On Wed, Sep 26, 2012 at 9:29 AM, Tom Lane <tgl@sss.pgh.pa.us> wrote:
> Alvaro Herrera <alvherre@2ndquadrant.com> writes:
>> Excerpts from Euler Taveira's message of mié sep 26 11:53:27 -0300 2012:
>>> On 26-09-2012 09:43, Tomas Vondra wrote:
>>>> 5) splitting the single stat file into multiple pieces - e.g. per database,
>>>> written separately, so that the autovacuum workers don't need to read all
>>>> the data even for databases that don't need to be vacuumed. This might be
>>>> combined with (4).
>
>>> IMHO that's the definitive solution. It would be one file per database plus a
>>> global one. That way, the check would only read the global.stat and process
>>> those database that were modified. Also, an in-memory map could store that
>>> information to speed up the checks.
>
>> +1
>
> That would help for the case of hundreds of databases, but how much
> does it help for lots of tables in a single database?

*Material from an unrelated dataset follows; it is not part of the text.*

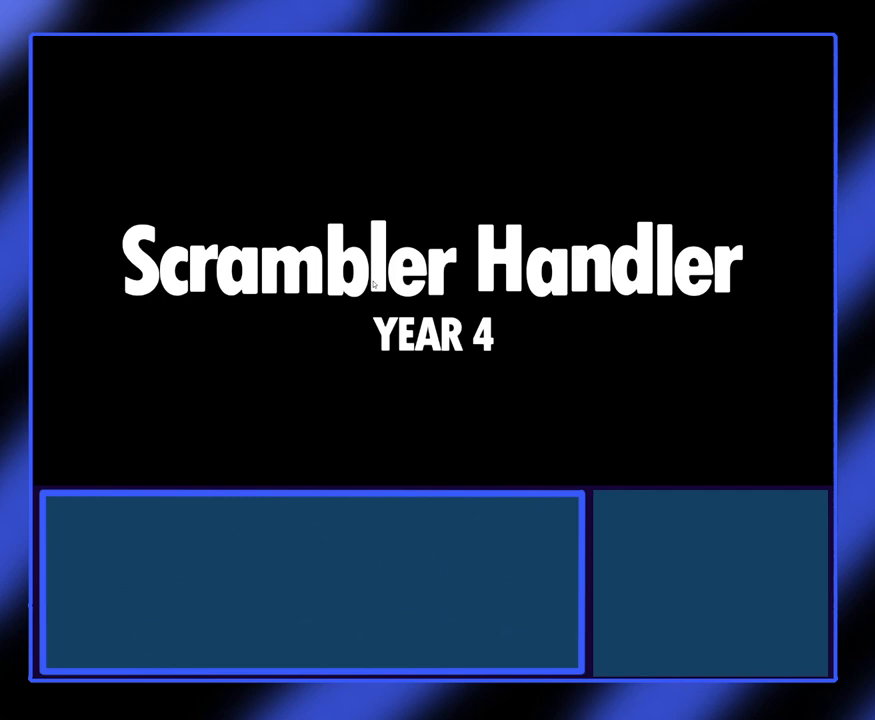
{"keys": [], "mouse": [], "events": []}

It doesn't help that case, but that case doesn't need much help. If
you have N statistics-kept objects in total spread over M databases,
of which T objects need vacuuming per naptime, the stats file traffic
is proportional to N*(M+T). If T is low, then there is generally is
no problem if M is also low. Or at least, the problem is much smaller
than when M is high for a fixed value of N.
> I'm a bit suspicious of the idea that we should encourage people to use
> hundreds of databases per installation anyway:
I agree with that, but we could still do a better job of tolerating
it; without encouraging it. If someone volunteers to write the code
to do this, what trade-offs would there be?
Cheers,
Jeff